TASK DESCRIPTION :: Reproduce the records verbatim, from the very first line down to and including the line containing "KOR: 194 -> 145".

RECORDS SUPPLIED ::
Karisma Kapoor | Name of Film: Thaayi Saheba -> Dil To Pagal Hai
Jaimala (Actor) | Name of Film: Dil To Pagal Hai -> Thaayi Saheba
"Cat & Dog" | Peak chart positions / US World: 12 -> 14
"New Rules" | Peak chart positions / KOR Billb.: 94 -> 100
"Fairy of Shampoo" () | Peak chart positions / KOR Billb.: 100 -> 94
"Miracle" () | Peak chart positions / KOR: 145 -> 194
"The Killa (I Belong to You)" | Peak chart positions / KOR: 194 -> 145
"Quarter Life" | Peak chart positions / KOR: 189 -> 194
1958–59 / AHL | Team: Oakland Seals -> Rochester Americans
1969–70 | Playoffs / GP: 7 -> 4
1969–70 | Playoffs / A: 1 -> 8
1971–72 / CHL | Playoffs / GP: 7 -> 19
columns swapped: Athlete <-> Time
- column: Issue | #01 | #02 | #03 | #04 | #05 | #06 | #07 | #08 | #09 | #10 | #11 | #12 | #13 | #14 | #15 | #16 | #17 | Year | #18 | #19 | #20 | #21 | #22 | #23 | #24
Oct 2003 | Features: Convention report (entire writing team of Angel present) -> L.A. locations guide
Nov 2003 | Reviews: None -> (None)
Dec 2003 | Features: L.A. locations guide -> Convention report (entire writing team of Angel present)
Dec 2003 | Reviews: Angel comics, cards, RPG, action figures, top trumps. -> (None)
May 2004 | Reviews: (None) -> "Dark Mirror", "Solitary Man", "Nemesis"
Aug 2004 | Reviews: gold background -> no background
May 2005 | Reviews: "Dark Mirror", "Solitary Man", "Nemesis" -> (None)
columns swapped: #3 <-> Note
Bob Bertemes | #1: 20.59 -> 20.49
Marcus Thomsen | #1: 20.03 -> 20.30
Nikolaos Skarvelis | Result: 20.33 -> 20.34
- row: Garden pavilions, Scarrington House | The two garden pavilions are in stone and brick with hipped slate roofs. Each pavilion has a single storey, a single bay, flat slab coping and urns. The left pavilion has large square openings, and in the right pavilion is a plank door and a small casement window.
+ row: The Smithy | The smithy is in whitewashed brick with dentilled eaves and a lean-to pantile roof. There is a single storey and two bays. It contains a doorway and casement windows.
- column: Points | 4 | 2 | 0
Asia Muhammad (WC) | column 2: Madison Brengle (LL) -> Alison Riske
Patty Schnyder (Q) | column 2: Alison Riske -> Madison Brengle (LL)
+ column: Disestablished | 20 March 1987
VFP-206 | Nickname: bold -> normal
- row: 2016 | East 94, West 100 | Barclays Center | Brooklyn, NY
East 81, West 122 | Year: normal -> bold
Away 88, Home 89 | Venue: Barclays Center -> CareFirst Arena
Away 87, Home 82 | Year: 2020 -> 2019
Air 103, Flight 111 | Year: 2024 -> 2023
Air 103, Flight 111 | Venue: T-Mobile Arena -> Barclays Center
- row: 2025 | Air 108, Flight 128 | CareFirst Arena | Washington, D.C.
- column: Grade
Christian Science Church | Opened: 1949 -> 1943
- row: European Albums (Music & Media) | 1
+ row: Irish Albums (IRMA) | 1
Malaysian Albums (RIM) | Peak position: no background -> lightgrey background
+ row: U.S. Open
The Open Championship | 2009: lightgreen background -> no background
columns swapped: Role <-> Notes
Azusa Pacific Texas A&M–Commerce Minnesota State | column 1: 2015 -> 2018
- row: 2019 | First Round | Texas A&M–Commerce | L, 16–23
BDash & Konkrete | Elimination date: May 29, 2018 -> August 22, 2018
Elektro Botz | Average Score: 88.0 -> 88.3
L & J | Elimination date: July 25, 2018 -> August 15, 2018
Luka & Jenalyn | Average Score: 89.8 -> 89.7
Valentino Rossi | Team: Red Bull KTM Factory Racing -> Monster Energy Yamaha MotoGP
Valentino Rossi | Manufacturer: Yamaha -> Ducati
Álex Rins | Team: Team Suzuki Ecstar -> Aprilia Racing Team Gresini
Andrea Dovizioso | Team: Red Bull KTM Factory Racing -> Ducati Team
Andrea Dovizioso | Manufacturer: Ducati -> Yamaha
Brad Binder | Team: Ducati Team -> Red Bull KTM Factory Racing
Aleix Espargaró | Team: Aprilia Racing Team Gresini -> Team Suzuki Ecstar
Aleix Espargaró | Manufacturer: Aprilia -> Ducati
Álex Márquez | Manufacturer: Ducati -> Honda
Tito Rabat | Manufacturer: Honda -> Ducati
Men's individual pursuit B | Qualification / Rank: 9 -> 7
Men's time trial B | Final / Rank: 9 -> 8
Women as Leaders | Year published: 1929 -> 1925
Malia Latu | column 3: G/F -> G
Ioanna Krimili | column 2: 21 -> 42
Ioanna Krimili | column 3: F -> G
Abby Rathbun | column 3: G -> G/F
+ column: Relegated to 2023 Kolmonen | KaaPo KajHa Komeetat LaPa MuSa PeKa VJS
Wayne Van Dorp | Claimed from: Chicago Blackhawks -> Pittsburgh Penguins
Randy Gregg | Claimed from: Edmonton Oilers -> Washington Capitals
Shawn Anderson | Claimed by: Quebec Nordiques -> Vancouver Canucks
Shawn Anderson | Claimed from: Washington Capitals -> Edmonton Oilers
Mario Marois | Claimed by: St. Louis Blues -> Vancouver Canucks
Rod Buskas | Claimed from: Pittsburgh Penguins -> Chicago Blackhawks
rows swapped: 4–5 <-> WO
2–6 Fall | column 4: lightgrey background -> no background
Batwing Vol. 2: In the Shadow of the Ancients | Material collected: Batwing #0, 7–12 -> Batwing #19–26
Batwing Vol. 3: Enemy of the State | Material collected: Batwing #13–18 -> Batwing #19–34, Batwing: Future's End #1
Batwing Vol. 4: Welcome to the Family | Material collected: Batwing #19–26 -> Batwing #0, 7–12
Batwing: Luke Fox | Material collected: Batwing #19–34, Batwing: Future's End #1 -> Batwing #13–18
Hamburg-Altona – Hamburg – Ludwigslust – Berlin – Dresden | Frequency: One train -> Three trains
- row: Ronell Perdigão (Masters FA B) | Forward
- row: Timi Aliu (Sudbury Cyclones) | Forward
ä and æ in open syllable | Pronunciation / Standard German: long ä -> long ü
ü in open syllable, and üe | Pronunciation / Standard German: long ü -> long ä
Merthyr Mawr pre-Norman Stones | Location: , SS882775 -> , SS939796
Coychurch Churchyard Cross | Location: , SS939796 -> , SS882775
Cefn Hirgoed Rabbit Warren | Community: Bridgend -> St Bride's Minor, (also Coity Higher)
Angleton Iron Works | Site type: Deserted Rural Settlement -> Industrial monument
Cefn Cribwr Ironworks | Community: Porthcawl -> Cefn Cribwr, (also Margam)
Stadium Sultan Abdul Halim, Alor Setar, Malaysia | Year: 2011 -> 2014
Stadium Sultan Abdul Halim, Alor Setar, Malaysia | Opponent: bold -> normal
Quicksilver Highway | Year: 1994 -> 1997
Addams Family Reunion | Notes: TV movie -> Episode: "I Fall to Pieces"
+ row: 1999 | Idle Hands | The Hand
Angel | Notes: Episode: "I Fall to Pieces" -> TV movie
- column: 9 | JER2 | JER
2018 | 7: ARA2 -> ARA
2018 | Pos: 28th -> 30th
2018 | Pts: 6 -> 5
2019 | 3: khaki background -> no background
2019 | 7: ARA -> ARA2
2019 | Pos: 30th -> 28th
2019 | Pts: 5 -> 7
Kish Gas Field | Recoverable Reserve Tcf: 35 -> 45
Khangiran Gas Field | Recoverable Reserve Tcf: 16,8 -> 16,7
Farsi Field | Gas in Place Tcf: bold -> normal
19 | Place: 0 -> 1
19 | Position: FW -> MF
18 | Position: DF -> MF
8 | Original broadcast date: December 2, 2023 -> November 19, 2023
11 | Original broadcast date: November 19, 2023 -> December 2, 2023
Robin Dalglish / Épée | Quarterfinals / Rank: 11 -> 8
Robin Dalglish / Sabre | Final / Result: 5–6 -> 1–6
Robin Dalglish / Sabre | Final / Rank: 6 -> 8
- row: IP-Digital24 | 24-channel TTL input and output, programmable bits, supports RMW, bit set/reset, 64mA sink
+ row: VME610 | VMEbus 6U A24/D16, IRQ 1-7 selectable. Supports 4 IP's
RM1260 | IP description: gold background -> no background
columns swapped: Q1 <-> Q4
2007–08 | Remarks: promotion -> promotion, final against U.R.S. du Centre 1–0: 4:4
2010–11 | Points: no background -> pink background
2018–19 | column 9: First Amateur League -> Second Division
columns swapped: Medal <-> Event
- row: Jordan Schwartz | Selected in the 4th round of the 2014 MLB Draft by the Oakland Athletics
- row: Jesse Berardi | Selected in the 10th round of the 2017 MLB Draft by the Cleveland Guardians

RESULT ::
Karisma Kapoor | Name of Film: Thaayi Saheba -> Dil To Pagal Hai
Jaimala (Actor) | Name of Film: Dil To Pagal Hai -> Thaayi Saheba
"Cat & Dog" | Peak chart positions / US World: 12 -> 14
"New Rules" | Peak chart positions / KOR Billb.: 94 -> 100
"Fairy of Shampoo" () | Peak chart positions / KOR Billb.: 100 -> 94
"Miracle" () | Peak chart positions / KOR: 145 -> 194
"The Killa (I Belong to You)" | Peak chart positions / KOR: 194 -> 145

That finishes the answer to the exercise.